The United States lags far behind other countries in its adoption and funding of health IT, according to a study published in the May/June issue of Health Affairs. At the same time, the United States pays much more per person for health care than other rich countries do.
While governments usually pay for health IT in other developed countries, the report says, the United States has relied on the private sector, particularly health insurers. The result, according to the report, is that “the United States lags as much as a dozen years behind other industrialized countries in HIT adoption.”
Though it doesnt create a healthier population or universal access to health care, the United States spends nearly two and a half times more per person on health care than the median OECD country. (The Organisation of Economic Co-operation and Development is comprised of 30 industrialized countries.) The authors are careful to point out that their study does not show a cause and effect between the United States high per capita health care spending and its lack of health information and technology; they suggest a link exists. “To the extent that HIT systems are cost-saving in the long run, the lack of an integrated, national IT system for health in the future could exacerbate the position of the United States relative to countries that are HIT leaders,” the report says.

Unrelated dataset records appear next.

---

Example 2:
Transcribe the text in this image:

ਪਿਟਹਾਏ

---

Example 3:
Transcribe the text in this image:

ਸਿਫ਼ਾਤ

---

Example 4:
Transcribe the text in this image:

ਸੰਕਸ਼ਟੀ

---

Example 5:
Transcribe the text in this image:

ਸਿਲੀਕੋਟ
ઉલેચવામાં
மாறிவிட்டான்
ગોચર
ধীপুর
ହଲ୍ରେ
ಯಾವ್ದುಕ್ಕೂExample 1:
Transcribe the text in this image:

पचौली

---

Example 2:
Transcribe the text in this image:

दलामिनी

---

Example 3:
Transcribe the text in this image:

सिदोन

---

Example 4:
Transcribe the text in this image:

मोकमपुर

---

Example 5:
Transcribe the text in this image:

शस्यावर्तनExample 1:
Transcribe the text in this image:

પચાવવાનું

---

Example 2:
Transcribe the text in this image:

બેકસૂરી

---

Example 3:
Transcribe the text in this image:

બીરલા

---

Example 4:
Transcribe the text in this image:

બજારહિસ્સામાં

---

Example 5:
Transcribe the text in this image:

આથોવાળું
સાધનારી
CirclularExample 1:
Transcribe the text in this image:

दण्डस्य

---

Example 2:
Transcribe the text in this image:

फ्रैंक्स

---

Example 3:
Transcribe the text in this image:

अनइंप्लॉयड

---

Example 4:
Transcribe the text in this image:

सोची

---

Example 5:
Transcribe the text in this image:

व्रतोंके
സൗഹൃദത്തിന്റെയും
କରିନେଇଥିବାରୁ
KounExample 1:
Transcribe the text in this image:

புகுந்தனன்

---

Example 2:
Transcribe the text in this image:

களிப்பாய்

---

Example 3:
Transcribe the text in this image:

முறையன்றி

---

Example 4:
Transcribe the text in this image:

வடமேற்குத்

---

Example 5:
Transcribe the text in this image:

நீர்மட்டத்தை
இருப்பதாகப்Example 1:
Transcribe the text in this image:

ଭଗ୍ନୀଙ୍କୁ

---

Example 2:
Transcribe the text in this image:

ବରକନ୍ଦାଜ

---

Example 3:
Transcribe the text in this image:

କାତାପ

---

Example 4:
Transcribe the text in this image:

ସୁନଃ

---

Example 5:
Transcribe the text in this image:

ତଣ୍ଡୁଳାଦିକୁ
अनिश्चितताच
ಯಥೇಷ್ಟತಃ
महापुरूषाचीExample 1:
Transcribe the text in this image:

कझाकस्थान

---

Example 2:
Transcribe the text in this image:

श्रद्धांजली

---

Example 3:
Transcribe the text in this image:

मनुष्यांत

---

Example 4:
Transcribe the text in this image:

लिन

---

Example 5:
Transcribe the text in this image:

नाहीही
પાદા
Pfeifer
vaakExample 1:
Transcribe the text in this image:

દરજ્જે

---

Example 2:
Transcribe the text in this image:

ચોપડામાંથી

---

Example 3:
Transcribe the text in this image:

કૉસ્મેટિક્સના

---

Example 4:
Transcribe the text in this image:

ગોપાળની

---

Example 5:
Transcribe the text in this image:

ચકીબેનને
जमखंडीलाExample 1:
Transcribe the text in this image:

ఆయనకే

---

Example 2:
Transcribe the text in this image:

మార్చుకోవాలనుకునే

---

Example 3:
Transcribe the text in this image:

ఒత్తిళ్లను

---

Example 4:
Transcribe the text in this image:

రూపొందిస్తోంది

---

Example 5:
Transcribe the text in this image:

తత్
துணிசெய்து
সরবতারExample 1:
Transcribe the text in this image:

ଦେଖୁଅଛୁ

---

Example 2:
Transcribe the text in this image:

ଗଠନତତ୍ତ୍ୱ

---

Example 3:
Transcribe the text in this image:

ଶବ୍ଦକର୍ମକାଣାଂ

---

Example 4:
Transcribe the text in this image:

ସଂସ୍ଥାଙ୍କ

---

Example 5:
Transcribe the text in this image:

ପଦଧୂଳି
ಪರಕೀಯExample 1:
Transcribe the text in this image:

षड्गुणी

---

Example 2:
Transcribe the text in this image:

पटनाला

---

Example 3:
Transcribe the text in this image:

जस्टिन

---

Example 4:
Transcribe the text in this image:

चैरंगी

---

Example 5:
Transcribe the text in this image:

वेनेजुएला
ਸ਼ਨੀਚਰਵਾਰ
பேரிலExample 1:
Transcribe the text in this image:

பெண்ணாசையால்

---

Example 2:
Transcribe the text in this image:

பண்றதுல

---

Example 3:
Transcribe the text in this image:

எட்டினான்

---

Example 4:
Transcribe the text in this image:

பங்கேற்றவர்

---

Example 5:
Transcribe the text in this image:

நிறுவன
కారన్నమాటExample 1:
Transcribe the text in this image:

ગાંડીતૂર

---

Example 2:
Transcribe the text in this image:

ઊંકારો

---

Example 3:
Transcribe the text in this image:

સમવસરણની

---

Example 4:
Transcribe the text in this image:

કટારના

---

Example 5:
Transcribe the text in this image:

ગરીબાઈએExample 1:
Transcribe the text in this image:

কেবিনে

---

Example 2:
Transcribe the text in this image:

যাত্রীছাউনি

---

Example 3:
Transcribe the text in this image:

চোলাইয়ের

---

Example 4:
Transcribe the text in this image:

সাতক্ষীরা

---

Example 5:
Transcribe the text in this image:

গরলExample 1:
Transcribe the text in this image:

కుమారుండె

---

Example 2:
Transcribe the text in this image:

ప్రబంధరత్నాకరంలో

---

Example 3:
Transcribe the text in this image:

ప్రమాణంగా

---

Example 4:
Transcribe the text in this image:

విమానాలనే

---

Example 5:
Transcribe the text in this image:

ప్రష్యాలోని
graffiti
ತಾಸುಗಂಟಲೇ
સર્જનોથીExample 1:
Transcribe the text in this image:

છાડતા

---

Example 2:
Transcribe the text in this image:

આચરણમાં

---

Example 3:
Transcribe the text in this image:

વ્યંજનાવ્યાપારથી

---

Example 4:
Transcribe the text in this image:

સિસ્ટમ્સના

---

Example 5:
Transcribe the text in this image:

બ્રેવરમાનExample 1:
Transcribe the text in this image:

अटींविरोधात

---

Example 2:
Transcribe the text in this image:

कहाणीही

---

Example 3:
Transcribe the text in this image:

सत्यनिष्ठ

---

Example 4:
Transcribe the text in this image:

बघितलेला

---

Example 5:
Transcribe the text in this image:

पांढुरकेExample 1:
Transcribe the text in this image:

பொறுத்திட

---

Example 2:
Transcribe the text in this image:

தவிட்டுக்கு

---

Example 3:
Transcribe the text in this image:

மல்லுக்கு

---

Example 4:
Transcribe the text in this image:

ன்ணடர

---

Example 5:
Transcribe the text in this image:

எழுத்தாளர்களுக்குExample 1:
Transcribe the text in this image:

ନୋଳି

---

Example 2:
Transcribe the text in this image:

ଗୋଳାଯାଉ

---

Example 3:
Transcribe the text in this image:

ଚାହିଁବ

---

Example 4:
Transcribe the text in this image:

While U.S. government expenditures on health IT are well under $1 billion, Britains National Health Service has spent more than $11.5 billion on its scheme to upgrade IT in a country with 60 million people. The policy was attacked as being too costly and overpaying contractors, but many within the NHS have staunchly defended the spending, saying a big up-front investment is necessary to reap real savings.
According to the report, the United Kingdom has spent about $192 per person for health IT as of 2005; Canada spent $31.85; and Australia, with the second-lowest investment, spent $4.93 per person. Far behind was the United States at $0.43 per person.
The United States got off to a late start: While Germany had a national health IT underway in 1993 and the United Kingdom launched one in 2002, the United States did not even create a federal health IT office until 2004. Outgoing health IT czar David Brailer has long said that the U.S. government will not, like other developed countries, buy IT for its doctors. Instead, he says, the governments role is to create a business case for technology so that health care payers and providers will choose to purchase it.
In the United States, doctors offices and insurance companies have been slow to adopt health IT mainly because of fears that the investment wont pay for itself, and that systems will become obsolete quickly and will actually interfere with patient care.
Another barrier is that doctors and hospitals can actually lose money by keeping people healthier. Thats because health insurers usually pay health providers for services performed and because more complicated treatment procedures are often more profitable than simpler, preventive care.
Insurance companies have often been reluctant to fund IT projects, fearing no return on investment. They also face logistical hurdles. Health care providers see patients from many different insurance plans, limiting any single insurers influence. Anti-corruption laws can also make insurers leery of giving health IT to providers. (Organizations like Kaiser Permanente merge functions of health insurers and health providers and tend to be more comfortable adopting health IT.)
Toward that end, Brailer has backed plans for a certification program for electronic health records so that doctors will be less worried choosing technology vendors. In Massachusetts, California and other areas, insurers have banded together to reward doctors who install technology or to supply technology, particularly e-prescribing software that can help insurers control costs.
The Health Affairs report was published at roughly the same time that Brailer met with health IT coordinators for other countries, including Richard Alvarez, president and CEO of Canada Health Infoway; Richard Grander, director general of IT for the National Health Service, of England; and Ian Reinecke, CEO of National eHealth Transition Authority, in Australia.
Talking to reporters after the meeting, Brailer acknowledged that the United States faces unique challenges in crafting national health IT policy, but he said he was surprised that the issues the four countries face are strikingly similar.